Corlazzoli Hughes said that debt gives countries “a minimal fiscal space to what you can do,” noting that “in the Caribbean, I would say two out of 10 most worldwide countries have
We have been the most severely affected by many climate change disasters, such as Haiti and the Bahamas; every time a hurricane hits you, a considerable percentage of your GDP is back in question.
“So there’s only so much countries can do. Why? Because the International Monetary Fund (IMF) and others limit your spending …your public spending.
“So we are working together. For example, we have been listening to the Bridgetown agenda and trying to work on new financial instruments for the region.
Many countries have been working in the Caribbean on insurance schemes for the region.

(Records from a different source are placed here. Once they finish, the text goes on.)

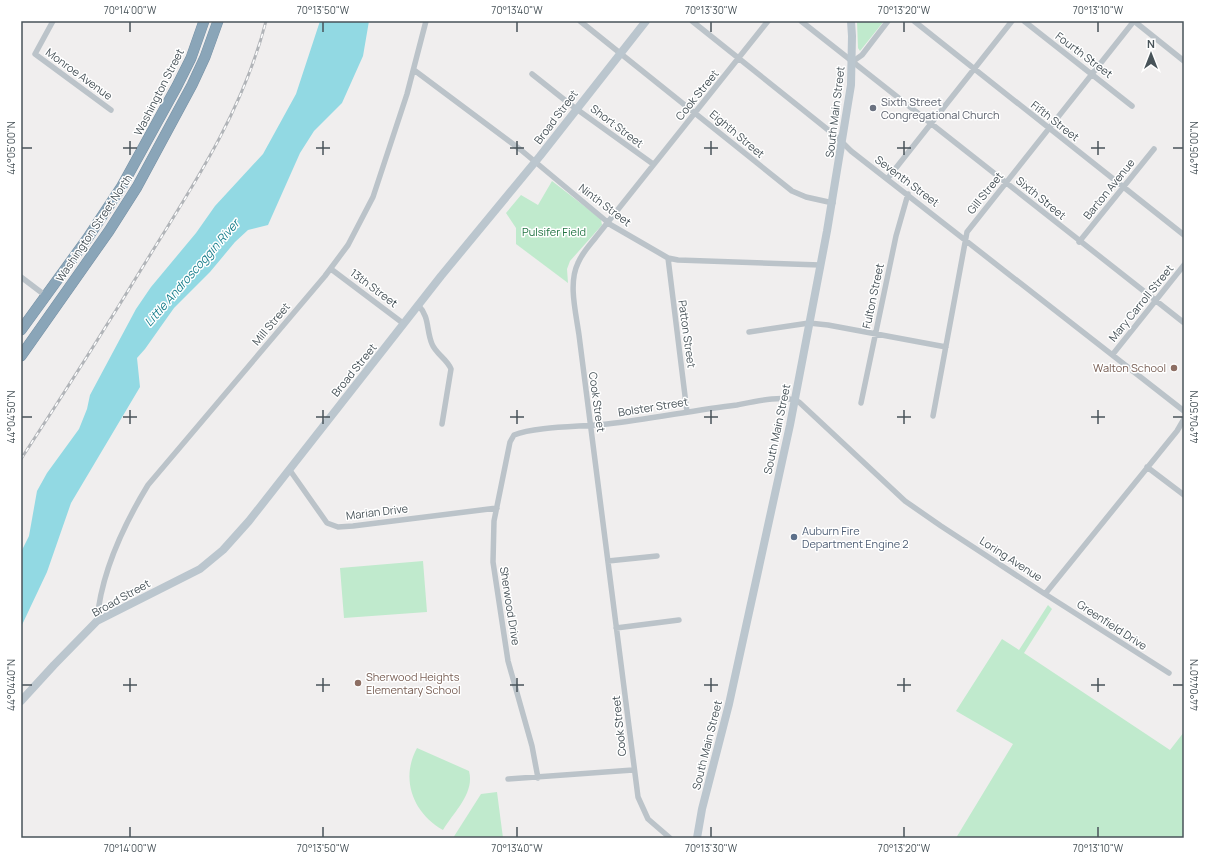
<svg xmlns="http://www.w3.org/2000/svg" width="1205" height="859" viewBox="0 0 1205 859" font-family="Manrope,sans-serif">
	<rect width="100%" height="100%" fill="#f0eeee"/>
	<!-- green -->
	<path fill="#c0eacd" d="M857 21H884L860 51 858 48Z
		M552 181 601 219 602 225 570 261 567 269 568 283 516 244V228L506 213 521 195 538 205Z
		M423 561 427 612 344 618 340 568Z
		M1048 605 1052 609 1024 653 1170 750 1184 732V838H956L1013 744 956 711 1002 639 1019 650Z
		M417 748 469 771C475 793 454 812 443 830 413 813 400 779 417 748Z
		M497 792 503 838H453L481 794Z"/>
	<!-- water -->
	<path fill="#92d9e3" d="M320 21H369L363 56 342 103 314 131 300 153 268 225 248 230 235 242 210 272 174 308 145 349 137 358 140 387 71 503 47 572 21 627V552L29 536 37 491 47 473 79 429 87 409 90 395 136 309 151 287 196 233 215 206 263 154 296 94Z"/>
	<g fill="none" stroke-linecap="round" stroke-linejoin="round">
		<defs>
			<path id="highway" d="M21 330 87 239 122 186 177 86 191 58 204 21
				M21 356 109 231 137 187 192 85 205 57 218 21"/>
		</defs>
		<!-- highway casing -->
		<use href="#highway" stroke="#7690a4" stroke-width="11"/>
		<!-- street -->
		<path stroke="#bbc3c9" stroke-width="5.5" d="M53 21 35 54 111 110
			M580 21 792 191 806 197 833 203
			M692 21 837 137 851 151 1184 411
			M801 21 1183 322
			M914 21 1184 235
			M1024 21 1132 106
			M1134 21 1184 61
			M852 62 862 55 888 21
			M414 70 521 150 611 225 668 258 678 260 820 265
			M532 74 571 105 653 164
			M888 178 1012 21
			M1079 242 1154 149
			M668 258 687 412
			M331 269 404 324
			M21 277 46 296
			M418 305C430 317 426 330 432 344 436 354 447 359 451 369L442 424
			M749 332 809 323 828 325 946 347
			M1113 354 1184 265
			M861 403 896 236 908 194
			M933 416 967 232 1134 21
			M1147 467 1184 495
			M289 469 327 523 338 527 353 526 497 508
			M608 561 657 556
			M1045 594 1169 673
			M97 621C101 572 123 526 148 485L325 276 348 245 373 197 407 94 426 21
			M616 628 679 620
			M538 778 532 746 508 661 493 562 494 521 510 442 514 435C536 426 583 427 607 424 651 419 694 410 737 405 752 402 786 394 799 402L905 501 941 526 1045 594 1177 431 1184 419
			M508 779 633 770
			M670 838 648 819 638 797 579 335C576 313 568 283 578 263 582 253 590 245 596 237L768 21"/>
		<!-- secondary -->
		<path stroke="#bbc6ce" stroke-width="8" d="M21 701 54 665 97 621 200 569 223 550 249 521 441 276 540 156 646 21
			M697 838 702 809 729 704 790 425 827 231 851 85 852 36 851 21"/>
		<!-- highway -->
		<use href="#highway" stroke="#8aa5b8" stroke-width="10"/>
		<defs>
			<path id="rail" d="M21 459C65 392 108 324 150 255 197 180 244 107 266 21"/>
		</defs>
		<!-- rail casing -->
		<use href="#rail" stroke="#b1b4b8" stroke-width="3"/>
		<!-- rail -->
		<use href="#rail" stroke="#fff" stroke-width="1.5" stroke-dasharray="4.5" stroke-linecap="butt"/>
	</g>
	<!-- ticks -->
	<path fill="none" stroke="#485359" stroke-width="1.5" d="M130 22V32M323 22V32M517 22V32M711 22V32M904 22V32M1098 22V32M130 141V155M323 141V155M517 141V155M711 141V155M904 141V155M1098 141V155M22 148H32M123 148H137M316 148H330M510 148H524M704 148H718M897 148H911M1091 148H1105M1173 148H1183M130 410V424M323 410V424M517 410V424M711 410V424M904 410V424M1098 410V424M22 417H32M123 417H137M316 417H330M510 417H524M704 417H718M897 417H911M1091 417H1105M1173 417H1183M130 678V692M323 678V692M517 678V692M711 678V692M904 678V692M1098 678V692M22 685H32M123 685H137M316 685H330M510 685H524M704 685H718M897 685H911M1091 685H1105M1173 685H1183M130 827V837M323 827V837M517 827V837M711 827V837M904 827V837M1098 827V837"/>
	<!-- markers -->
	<circle fill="#6b7280" stroke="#fff" stroke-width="1.5" cx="873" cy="108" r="4"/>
	<g fill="#8d6e63" stroke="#fff" stroke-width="1.5">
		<circle cx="1174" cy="368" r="4"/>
		<circle cx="358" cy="683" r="4"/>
	</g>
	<circle fill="#5c6f8a" stroke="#fff" stroke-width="1.5" cx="794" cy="537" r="4"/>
	<g text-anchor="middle" stroke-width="3" stroke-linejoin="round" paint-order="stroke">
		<!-- street labels -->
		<g font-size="11" fill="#485359" stroke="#fff">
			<text transform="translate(1084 55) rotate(37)" y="4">Fourth Street</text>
			<text transform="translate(79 74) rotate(36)" y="4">Monroe Avenue</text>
			<text transform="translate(159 92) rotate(-63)" y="4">Washington Street</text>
			<text transform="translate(697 95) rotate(-51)" y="4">Cook Street</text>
			<text transform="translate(835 112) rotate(-83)" y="4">South Main Street</text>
			<text transform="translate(556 117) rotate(-53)" y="4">Broad Street</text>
			<text transform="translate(1055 121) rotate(38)" y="4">Fifth Street</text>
			<text transform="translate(617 126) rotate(37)" y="4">Short Street</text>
			<text transform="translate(737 134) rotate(40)" y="4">Eighth Street</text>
			<text transform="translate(907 181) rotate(37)" y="4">Seventh Street</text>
			<text transform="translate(1109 189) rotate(-51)" y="4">Barton Avenue</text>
			<text transform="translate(985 193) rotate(-51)" y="4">Gill Street</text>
			<text transform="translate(1041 198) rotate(39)" y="4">Sixth Street</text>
			<text transform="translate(605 205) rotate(37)" y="4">Ninth Street</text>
			<text transform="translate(94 228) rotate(-56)" y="4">Washington Street North</text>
			<text transform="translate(374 288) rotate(37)" y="4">13th Street</text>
			<text transform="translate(873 296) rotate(-78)" y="4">Fulton Street</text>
			<text transform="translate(1141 303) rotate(-51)" y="4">Mary Carroll Street</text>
			<text transform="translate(271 324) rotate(-50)" y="4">Mill Street</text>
			<text transform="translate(687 334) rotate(82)" y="4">Patton Street</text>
			<text transform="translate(354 370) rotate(-51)" y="4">Broad Street</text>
			<text transform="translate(597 402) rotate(82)" y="4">Cook Street</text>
			<text transform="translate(653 407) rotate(-9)" y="4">Bolster Street</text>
			<text transform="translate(777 429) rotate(-78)" y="4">South Main Street</text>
			<text transform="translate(377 512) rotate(-7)" y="4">Marian Drive</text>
			<text transform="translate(1011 559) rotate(33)" y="4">Loring Avenue</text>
			<text transform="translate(121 598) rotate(-29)" y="4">Broad Street</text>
			<text transform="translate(510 606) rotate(81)" y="4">Sherwood Drive</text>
			<text transform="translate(1112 625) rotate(33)" y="4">Greenfield Drive</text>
			<text transform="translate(619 726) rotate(-96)" y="4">Cook Street</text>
			<text transform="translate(707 745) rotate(-76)" y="4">South Main Street</text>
		</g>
		<!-- worship labels -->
		<g font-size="11" fill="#5b616d" stroke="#fff" text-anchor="start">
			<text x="881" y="106">Sixth Street<tspan x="881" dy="13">Congregational Church</tspan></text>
		</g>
		<!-- park labels -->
		<g font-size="11" fill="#207342" stroke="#fff">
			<text x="554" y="236">Pulsifer Field</text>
		</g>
		<!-- education labels -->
		<g font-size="11" fill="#785e54" stroke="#fff" text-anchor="end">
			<text x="1166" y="372">Walton School</text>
			<text x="366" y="681" text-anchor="start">Sherwood Heights<tspan x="366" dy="13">Elementary School</tspan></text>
		</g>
		<!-- service labels -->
		<g font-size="11" fill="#4e5e75" stroke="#fff" text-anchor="start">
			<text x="802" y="535">Auburn Fire<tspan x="802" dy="13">Department Engine 2</tspan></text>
		</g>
		<!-- water labels -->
		<g font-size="12" font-style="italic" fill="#197f8c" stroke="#fff">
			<text transform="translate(192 273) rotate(-49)" y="4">Little Androscoggin River</text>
		</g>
	</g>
	<!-- border -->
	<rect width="1205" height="859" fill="none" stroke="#ffffff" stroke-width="44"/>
	<!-- north arrow -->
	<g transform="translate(1151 54)" stroke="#ffffff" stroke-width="3" paint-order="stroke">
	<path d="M0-3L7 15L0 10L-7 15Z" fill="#485359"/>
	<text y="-6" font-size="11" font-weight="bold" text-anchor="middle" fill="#485359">N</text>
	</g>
	<rect x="22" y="22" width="1161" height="815" fill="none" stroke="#485359" stroke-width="1.5"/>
	<g font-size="10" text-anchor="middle" fill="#485359">
		<text x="130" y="14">70°14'00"W</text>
		<text x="323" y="14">70°13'50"W</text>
		<text x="517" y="14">70°13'40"W</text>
		<text x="711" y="14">70°13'30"W</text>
		<text x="904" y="14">70°13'20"W</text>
		<text x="1098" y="14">70°13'10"W</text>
		<text transform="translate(11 148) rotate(-90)" y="4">44°05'00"N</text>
		<text transform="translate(1194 148) rotate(-90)" y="4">44°05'00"N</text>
		<text transform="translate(11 417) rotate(-90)" y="4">44°04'50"N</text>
		<text transform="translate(1194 417) rotate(-90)" y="4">44°04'50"N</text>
		<text transform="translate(11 685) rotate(-90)" y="4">44°04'40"N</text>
		<text transform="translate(1194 685) rotate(-90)" y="4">44°04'40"N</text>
		<text x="130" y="852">70°14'00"W</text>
		<text x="323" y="852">70°13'50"W</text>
		<text x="517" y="852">70°13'40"W</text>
		<text x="711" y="852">70°13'30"W</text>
		<text x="904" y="852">70°13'20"W</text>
		<text x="1098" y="852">70°13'10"W</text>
	</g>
</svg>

“CAF is building and is being part of the solution. We were recently approved to use SDRs (Special Drawing Rights) at the IMF. For example, Those resources could be used for climate change schemes in the Caribbean.
“CAF is available for you. We are trying to find new financial schemes with new financial partners. For example, precisely SFD. SFD provides grants,” Corlazzoli Hughes told CMC.
“Why are these grants so important? First, they have a limited amount, but these grants are significant because when you add them to your loans, you reduce the debt.
“I mean not only the amount of debt, but you reduce the rate of the debt, and that’s important for the country. Most importantly, it also allows you to bring innovative financial instruments,” he added.
“For example, you have a significant problem with the sargassum in the region. That’s going to impact the tourism. Sargassum is not a limited country perspective. There needs to be a response from country to country. It has to be considered as a regional problem, as a regional issue.
“What can we do on a regional level for the sargassum? So, I know you have a conference in October for the entire Caribbean, sponsored by the European Commission. We are going to be actively involved in that one.
“This is the kind of innovative instruments we are trying to do for the Caribbean,” Corlazzoli Hughes told CMC.